Element Interconnect Bus (EIB)
The EIB is a communication bus internal to the Cell processor which connects the various on-chip system elements: the PPE processor, the memory controller (MIC), the eight SPE coprocessors, and two off-chip I/O interfaces, for a total of 12 participants. The EIB also includes an arbitration unit which functions as a set of traffic lights. In some documents IBM refers to EIB bus participants as 'units'.

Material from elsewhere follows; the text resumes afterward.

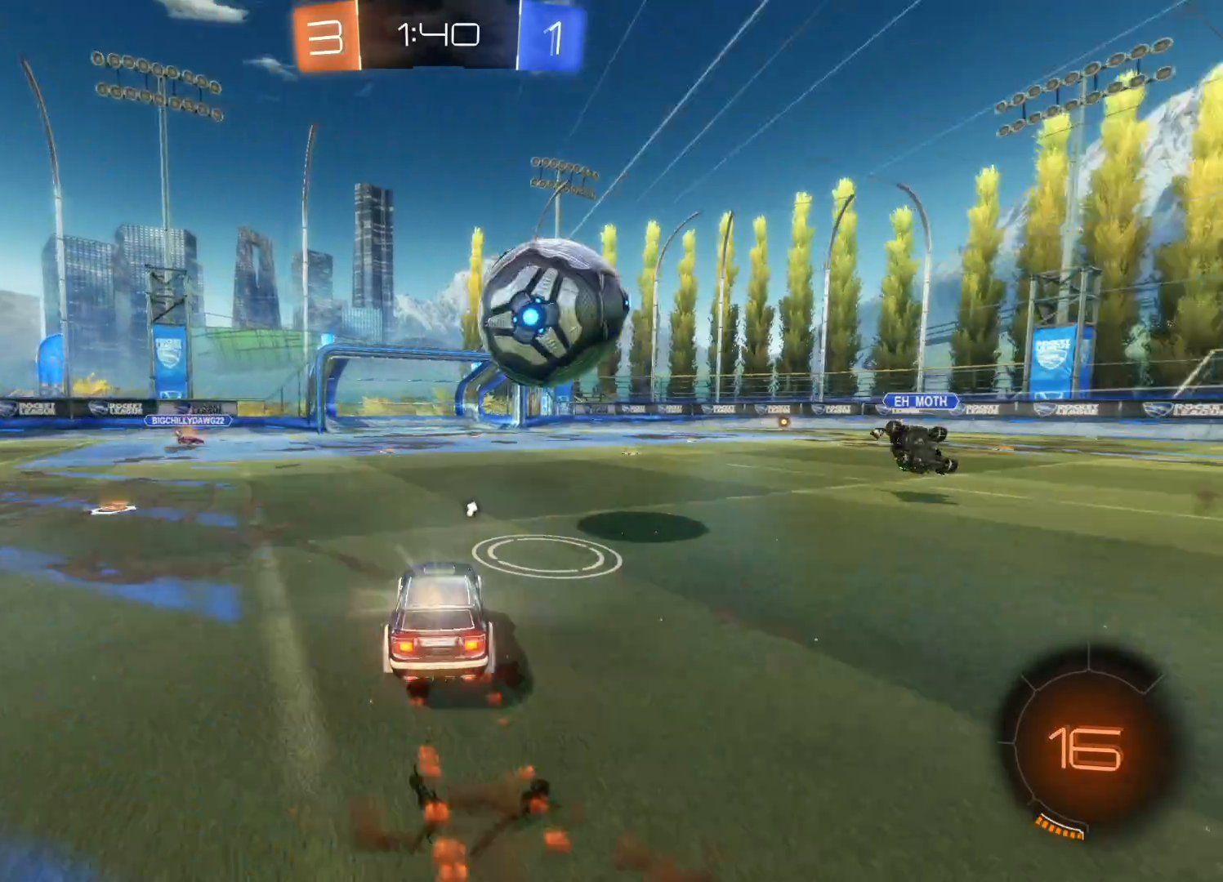
Gameplay with a controller (PlayStation layout); each line is a JSON object with the inputs held at the frame after it. "events" lists button and stick changes between this image and that frame as [ms after this image, input, new state], when the widget could be followed in between.
{"buttons": ["CROSS", "CIRCLE", "L1", "R2"], "left_stick": "right", "right_stick": "center", "events": [[33, "left_stick", "up-left"], [200, "CIRCLE", "up"], [200, "CROSS", "up"], [200, "left_stick", "up-right"], [266, "CIRCLE", "down"], [266, "CROSS", "down"], [266, "L3", "down"], [366, "CROSS", "up"], [400, "CIRCLE", "up"], [416, "CIRCLE", "down"], [416, "CROSS", "down"], [483, "left_stick", "right"], [500, "L3", "up"]]}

The EIB is presently implemented as a circular ring comprised of four 16B-wide unidirectional channels which counter-rotate in pairs. When traffic patterns permit, each channel can convey up to three transactions concurrently. As the EIB runs at half the system clock rate the effective channel rate is 16 bytes every two system clocks. At maximum concurrency, with three active transactions on each of the four rings, the peak instantaneous EIB bandwidth is 96B per clock (12 concurrent transactions * 16 bytes wide / 2 system clocks per transfer). While this figure is often quoted in IBM literature it is unrealistic to simply scale this number by processor clock speed. The arbitration unit imposes additional constraints which are discussed in the Bandwidth Assessment section below.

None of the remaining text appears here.